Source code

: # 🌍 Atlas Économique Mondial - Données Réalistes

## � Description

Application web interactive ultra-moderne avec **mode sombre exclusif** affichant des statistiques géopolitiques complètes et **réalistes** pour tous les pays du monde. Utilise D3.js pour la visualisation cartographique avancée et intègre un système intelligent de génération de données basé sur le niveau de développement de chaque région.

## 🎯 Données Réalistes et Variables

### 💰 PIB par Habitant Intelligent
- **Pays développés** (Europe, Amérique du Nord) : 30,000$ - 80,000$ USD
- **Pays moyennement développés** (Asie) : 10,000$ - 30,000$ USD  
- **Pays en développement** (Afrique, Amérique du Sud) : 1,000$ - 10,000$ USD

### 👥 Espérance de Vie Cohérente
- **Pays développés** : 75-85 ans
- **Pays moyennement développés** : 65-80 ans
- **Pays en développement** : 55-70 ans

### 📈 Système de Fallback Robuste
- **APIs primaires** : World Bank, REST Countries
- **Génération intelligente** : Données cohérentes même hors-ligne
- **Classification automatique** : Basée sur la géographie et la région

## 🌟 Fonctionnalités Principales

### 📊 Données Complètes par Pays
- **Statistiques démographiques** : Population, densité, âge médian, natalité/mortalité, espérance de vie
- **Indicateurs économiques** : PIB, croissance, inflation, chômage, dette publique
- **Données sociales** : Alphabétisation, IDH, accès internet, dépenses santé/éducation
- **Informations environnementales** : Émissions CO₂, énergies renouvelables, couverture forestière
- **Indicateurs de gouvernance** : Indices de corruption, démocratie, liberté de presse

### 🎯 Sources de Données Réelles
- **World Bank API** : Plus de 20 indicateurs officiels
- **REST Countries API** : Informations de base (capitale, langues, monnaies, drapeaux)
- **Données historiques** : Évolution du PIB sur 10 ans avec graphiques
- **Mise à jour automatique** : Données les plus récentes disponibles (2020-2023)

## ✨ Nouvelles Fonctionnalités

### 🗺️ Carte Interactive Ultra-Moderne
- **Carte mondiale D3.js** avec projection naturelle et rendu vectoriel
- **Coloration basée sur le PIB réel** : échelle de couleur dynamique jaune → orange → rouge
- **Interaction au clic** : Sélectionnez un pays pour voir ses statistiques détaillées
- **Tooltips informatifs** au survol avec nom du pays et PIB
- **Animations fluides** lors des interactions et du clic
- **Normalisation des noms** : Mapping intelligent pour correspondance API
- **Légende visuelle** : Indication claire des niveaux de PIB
◆ ◆ ◆ ◆
_INSTRUCTIONS FOR THE TASK_: Would you copy out all of the entries exactly?

_EXERCISE RESULT_:
Source code

: # 🌍 Atlas Économique Mondial - Données Réalistes

## � Description

Application web interactive ultra-moderne avec **mode sombre exclusif** affichant des statistiques géopolitiques complètes et **réalistes** pour tous les pays du monde. Utilise D3.js pour la visualisation cartographique avancée et intègre un système intelligent de génération de données basé sur le niveau de développement de chaque région.

## 🎯 Données Réalistes et Variables

### 💰 PIB par Habitant Intelligent
- **Pays développés** (Europe, Amérique du Nord) : 30,000$ - 80,000$ USD
- **Pays moyennement développés** (Asie) : 10,000$ - 30,000$ USD  
- **Pays en développement** (Afrique, Amérique du Sud) : 1,000$ - 10,000$ USD

### 👥 Espérance de Vie Cohérente
- **Pays développés** : 75-85 ans
- **Pays moyennement développés** : 65-80 ans
- **Pays en développement** : 55-70 ans

### 📈 Système de Fallback Robuste
- **APIs primaires** : World Bank, REST Countries
- **Génération intelligente** : Données cohérentes même hors-ligne
- **Classification automatique** : Basée sur la géographie et la région

## 🌟 Fonctionnalités Principales

### 📊 Données Complètes par Pays
- **Statistiques démographiques** : Population, densité, âge médian, natalité/mortalité, espérance de vie
- **Indicateurs économiques** : PIB, croissance, inflation, chômage, dette publique
- **Données sociales** : Alphabétisation, IDH, accès internet, dépenses santé/éducation
- **Informations environnementales** : Émissions CO₂, énergies renouvelables, couverture forestière
- **Indicateurs de gouvernance** : Indices de corruption, démocratie, liberté de presse

### 🎯 Sources de Données Réelles
- **World Bank API** : Plus de 20 indicateurs officiels
- **REST Countries API** : Informations de base (capitale, langues, monnaies, drapeaux)
- **Données historiques** : Évolution du PIB sur 10 ans avec graphiques
- **Mise à jour automatique** : Données les plus récentes disponibles (2020-2023)

## ✨ Nouvelles Fonctionnalités

### 🗺️ Carte Interactive Ultra-Moderne
- **Carte mondiale D3.js** avec projection naturelle et rendu vectoriel
- **Coloration basée sur le PIB réel** : échelle de couleur dynamique jaune → orange → rouge
- **Interaction au clic** : Sélectionnez un pays pour voir ses statistiques détaillées
- **Tooltips informatifs** au survol avec nom du pays et PIB
- **Animations fluides** lors des interactions et du clic
- **Normalisation des noms** : Mapping intelligent pour correspondance API
- **Légende visuelle** : Indication claire des niveaux de PIB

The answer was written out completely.